Two passes drove the first big jump. First: migrating all console.* calls to Pino — structured, leveled, machine-readable. A central logger.ts module, consistent log levels across the server.
Second: the rate limiter was applying a single broad limit to every route. Authentication endpoints, scan endpoints, and webhook endpoints all behave differently under load. We split the limiters by domain — stricter on auth, more permissive on read-heavy scan endpoints.
Both were real problems the tool correctly identified in itself. Neither fix was glamorous. Both moved the needle.
Two targeted improvements. Auth utility functions had grown duplicated across the codebase — token validation logic repeated in multiple handlers rather than centralized. We extracted a shared auth utils module.
The mutation error handler was catching errors but re-throwing them with the original stack lost. Routes that modified state weren't producing useful error context on failure. A structured handleMutationError() helper unified the pattern.
Small increments. The kind that compound. The tool is good at finding them — and at applying them without touching unrelated code.
The net change looks small (+1). What happened underneath was not.
The scanner had false positives. Example code in the repository — fake API keys used in documentation and test fixtures — was triggering the security detector. The regex-based patterns couldn't distinguish a literal example string from a real leaked secret.
More critically: the file classifier wasn't excluding documentation directories and test fixtures from production code analysis. Test files were being scored as production coverage, inflating the apparent test/source ratio. When we fixed it, some scores recalibrated downward before the real improvements took hold.
We replaced naive regex matching with AST confirmation: patterns now require a valid AST node context before firing. The file classifier gained production exclusion rules. Both changes made the tool more honest — and its scores more trustworthy.
With the scanner now accurate, the remaining security points became visible. The webhook handler was accepting payloads without verifying the HMAC signature — a real security gap, not a false positive.
Adding verifyWebhookSignature() brought the security category from partial to near-complete. The file classifier also picked up additional production exclusion rules, further tightening the accuracy of the production code surface area.
This jump (+7) was the payoff from having fixed the scanner first. A less accurate scanner wouldn't have shown the real security gap — it would have been hidden behind noise.
The 567 duplicated lines were spread across shared engine helpers — similar patterns repeated across multiple files that individual click-by-click improvements had worked around but never eliminated. Each click improved something. None of them could see the full pattern.

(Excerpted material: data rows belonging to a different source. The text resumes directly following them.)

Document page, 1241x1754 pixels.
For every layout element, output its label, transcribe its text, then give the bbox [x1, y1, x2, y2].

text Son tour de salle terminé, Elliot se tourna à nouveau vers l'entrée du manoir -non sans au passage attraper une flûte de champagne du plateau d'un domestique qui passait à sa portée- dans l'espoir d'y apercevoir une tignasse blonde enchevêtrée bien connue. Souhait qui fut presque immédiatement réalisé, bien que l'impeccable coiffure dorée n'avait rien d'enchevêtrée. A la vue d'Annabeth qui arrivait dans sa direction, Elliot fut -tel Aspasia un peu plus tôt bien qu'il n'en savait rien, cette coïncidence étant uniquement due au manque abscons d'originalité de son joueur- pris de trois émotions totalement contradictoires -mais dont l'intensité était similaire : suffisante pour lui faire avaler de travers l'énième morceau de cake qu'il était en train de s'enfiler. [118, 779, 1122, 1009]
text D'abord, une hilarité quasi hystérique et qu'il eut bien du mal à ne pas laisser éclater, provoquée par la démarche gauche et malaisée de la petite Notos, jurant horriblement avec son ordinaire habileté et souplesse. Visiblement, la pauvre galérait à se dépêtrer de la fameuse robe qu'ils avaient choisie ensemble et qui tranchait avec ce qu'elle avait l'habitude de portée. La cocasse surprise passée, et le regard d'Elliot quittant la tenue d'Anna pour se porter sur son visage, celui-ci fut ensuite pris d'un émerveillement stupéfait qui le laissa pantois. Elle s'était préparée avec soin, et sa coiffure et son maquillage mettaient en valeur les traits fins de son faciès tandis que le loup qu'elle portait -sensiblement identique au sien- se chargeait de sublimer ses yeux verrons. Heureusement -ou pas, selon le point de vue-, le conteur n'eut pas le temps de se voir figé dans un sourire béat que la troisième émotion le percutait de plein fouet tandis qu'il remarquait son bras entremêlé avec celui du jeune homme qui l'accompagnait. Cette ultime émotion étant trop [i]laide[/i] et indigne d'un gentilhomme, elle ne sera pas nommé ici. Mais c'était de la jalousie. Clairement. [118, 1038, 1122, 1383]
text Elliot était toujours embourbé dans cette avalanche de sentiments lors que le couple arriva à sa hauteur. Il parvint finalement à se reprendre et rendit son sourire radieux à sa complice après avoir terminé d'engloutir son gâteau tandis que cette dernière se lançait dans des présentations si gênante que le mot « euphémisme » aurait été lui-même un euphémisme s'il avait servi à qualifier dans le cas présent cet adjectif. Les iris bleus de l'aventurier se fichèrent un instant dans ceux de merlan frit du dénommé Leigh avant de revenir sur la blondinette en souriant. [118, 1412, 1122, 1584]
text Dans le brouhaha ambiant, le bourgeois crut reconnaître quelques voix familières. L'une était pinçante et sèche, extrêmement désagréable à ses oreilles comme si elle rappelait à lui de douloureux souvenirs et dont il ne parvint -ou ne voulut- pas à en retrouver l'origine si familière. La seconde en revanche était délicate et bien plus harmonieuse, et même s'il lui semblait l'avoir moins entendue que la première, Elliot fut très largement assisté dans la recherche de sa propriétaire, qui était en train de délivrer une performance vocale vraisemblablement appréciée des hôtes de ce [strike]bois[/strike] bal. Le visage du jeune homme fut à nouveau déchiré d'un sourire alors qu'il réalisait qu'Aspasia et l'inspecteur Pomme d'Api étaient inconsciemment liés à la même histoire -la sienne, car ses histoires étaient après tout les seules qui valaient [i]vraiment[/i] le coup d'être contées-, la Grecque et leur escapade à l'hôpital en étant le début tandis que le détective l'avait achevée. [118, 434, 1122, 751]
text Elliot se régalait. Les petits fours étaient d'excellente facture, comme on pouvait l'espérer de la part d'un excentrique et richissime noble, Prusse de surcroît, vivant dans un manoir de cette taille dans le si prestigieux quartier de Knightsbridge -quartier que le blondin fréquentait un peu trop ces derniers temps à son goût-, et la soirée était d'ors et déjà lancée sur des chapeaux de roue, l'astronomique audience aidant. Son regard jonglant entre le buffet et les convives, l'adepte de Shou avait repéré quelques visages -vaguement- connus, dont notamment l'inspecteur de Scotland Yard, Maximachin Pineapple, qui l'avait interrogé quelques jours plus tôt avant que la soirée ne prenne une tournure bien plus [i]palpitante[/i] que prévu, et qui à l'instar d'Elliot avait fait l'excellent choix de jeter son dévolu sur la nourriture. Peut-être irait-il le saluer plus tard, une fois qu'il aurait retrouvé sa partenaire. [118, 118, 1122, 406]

Architect mode operates differently: it analyses the entire codebase graph first, identifies cross-file duplication, then generates a coordinated refactor. One pass. It extracted the shared helpers, updated all references, and removed the duplication cleanly.
That was the last 5 points. Combined with the security and testing work already done, the final score settled at 98/100 — perfect in 4 of 6 categories. This was the v1.1.0 release commit.
Perfect in 4 of 6 categories. The remaining 2 points are in Testing (assertion density).
Remaining 2 points: assertion density in 4 test files (threshold: 2.0 assertions/test average).
These became product improvements. Each one was a real finding, not a hypothetical.